Циферблат у них как блюдце,
И во тьме блестит оно.
Я их в комнату другую,
Под шумок перенесу:
Пусть там тикают впустую, —
От тоски себя спасу.
* * *
Пока Сизиф спускается с горы
За камнем, что скатился вновь под гору,
Он может отдохнуть от мошкары,
Увидеть все, что вдруг предстанет взору,
Сорвать цветок, пусть это будет мак,
В горах пылают огненные маки,
На них не налюбуешься никак,
Шмели их обожают, работяги,
Сочувствующие Сизифу, им
Внушает уваженье труд Сизифа;
Еще он может морем кружевным
Полюбоваться с пеною у рифа,
А то, что это все в стране теней
С Сизифом происходит, где ни маков,
Ни моря нет, неправда! Нам видней.
Сизиф — наш друг, и труд наш одинаков.
* * *
Поговорить бы тихо сквозь века
С поручиком Тенгинского полка
И лучшее его стихотворенье
Прочесть ему, чтоб он наверняка
Знал, как о нем высоко наше мненье.
А горы бы сверкали в стороне,
А речь в стихах бы шла о странном сне,
Печальном сне, печальней не бывает.
“Шел разговор веселый обо мне” —
На этом месте сердце обмирает.
И кажется, что есть другая жизнь,
И хочется, на строчку опершись,
Ту жизнь мне разглядеть, а он, быть может,
Шепнет: “За эту слишком не держись” —
И руку на плечо мое положит.
* * *
Не говори мне о потомках,
Я плохо вижу их в потемках,
Насколько ж мне понятней предки!
Смотри: на нас глядит Потемкин
В саду Таврическом сквозь ветки.
Когда бы мы ему сказали,
Что Крым, как шляпу, потеряли
И Крым плывет под желтым флагом,
Он отвернулся бы в печали,
Пришел бы в ярость — и заплакал.
Картины, музыку, романы —
Все это предки сочинили.
Простим им войны и обманы;
Люблю голландские тюльпаны,
Миф о Тезее и Ахилле.
Люблю стихи о Незнакомке,
О Саломее и соломке,
Прости, пишу я хаотично.
А что придумают потомки,
Мне почему-то безразлично.
* * *
Мы даже в январе не плачем,
Когда метет по всей земле.
Век научил нас жить иначе.
Когда в двенадцатом году,
Сто лет назад, стихи слагались
Навзрыд, что он имел в виду?
Грачей, что в лужах трепыхались?
Отметим чудный юбилей
Того мальчишеского плача.
Расстроиться из-за грачей?
Какая редкая удача!
Как перечитывал он сам
Потом свое стихотворенье:
Не веря собственным глазам?
Смутясь?
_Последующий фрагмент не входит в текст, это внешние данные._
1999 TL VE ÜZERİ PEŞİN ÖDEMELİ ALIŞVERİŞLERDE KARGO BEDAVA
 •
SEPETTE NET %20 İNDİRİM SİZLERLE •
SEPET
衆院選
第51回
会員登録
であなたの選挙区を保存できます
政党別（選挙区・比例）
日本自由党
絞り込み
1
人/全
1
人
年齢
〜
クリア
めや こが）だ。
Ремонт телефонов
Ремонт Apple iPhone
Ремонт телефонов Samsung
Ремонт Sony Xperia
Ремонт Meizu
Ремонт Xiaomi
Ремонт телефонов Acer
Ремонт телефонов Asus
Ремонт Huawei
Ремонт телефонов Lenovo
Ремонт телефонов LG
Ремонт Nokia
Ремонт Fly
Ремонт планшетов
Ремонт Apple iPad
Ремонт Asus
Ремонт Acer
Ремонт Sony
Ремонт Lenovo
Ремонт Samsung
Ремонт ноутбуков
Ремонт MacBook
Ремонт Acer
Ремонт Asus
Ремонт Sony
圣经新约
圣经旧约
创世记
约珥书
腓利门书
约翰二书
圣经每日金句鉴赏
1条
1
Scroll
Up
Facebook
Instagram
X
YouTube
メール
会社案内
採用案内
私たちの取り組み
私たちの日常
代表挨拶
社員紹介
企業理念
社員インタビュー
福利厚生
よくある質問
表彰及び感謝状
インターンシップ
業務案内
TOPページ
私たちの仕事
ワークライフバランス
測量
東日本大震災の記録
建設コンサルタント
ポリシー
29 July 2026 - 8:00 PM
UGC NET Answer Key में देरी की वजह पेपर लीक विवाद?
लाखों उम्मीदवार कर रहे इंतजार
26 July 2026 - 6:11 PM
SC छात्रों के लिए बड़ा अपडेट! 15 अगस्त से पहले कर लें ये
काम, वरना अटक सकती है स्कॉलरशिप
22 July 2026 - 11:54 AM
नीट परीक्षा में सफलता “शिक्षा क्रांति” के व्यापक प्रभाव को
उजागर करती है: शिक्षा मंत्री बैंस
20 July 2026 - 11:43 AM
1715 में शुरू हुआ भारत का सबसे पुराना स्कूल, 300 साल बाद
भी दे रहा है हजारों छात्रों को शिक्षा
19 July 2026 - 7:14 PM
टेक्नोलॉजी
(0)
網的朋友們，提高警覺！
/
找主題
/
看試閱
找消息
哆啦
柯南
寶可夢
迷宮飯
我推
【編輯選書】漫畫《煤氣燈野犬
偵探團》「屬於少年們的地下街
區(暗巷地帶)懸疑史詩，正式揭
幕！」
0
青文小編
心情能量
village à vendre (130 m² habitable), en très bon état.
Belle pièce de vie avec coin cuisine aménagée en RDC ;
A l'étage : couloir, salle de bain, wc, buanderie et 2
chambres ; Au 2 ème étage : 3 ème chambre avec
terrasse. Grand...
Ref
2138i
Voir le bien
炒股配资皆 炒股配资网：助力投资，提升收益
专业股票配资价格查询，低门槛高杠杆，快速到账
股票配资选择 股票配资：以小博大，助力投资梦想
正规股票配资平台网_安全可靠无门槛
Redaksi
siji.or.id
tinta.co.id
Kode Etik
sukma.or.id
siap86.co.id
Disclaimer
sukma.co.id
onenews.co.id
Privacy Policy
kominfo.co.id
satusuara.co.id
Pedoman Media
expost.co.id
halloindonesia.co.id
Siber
Утратив к ним доверье?
Как заступиться за него?
Как проявить к нему участье?
Как ни с того и ни с сего
Заплакать в феврале от счастья?
* * *
Что Вергилий про воду в ведре и про лунный луч
Или солнечный в темном, наверное, помещенье
Написал: к потолку прилепляется, как сургуч,
И дрожит и мерцает чудесное отраженье.
Этот отблеск порхает, скользит, умиляет взгляд
И, резьбу потолочную сделав волнообразной,
Ходит по потолку, словно призрак, вперед, назад,
Драгоценный, колышется, дышит во тьме, алмазный.
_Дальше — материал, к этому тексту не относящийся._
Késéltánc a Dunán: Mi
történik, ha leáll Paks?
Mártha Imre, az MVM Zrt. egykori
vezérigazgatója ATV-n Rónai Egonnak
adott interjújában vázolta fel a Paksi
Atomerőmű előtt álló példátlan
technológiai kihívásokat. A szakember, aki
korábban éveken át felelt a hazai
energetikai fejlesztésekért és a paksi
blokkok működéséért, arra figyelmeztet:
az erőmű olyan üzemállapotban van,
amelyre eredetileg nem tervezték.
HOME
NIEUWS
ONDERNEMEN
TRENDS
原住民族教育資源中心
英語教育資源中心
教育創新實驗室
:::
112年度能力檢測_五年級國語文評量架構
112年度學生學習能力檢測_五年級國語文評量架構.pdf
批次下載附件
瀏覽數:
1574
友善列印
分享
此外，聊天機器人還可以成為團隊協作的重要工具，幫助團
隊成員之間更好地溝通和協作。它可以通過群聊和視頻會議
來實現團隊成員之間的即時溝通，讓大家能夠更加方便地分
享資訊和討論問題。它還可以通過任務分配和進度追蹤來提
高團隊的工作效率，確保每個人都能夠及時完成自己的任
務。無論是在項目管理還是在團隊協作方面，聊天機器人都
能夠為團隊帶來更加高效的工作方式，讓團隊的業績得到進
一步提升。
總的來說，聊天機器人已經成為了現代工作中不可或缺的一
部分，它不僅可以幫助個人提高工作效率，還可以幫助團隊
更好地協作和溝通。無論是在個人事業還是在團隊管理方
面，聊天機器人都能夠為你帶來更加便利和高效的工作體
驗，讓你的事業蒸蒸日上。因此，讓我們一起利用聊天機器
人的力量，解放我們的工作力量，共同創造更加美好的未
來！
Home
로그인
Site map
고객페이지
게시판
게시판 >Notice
Медь ведра и вода в нем, под ярким лучом дрожа,
Демонстрируют на потолке торжество побега.
Разреши мне, Вергилий, добавить, что есть душа
У материи тоже, не только у человека.
ТРАГИКИ
1
Как бы ни было, умер Софокл в девяносто лет,
Говорят, что он умер от счастья, афинский трагик.
Его пьесы смягчают жару, проливают свет,
С ними дышится легче, спасибо соленой влаге,
Увлажняющей душу, хотелось бы мне узнать,
Что случилось, какое же счастье его сломило?
День, быть может, сверкал Антигоне его под стать?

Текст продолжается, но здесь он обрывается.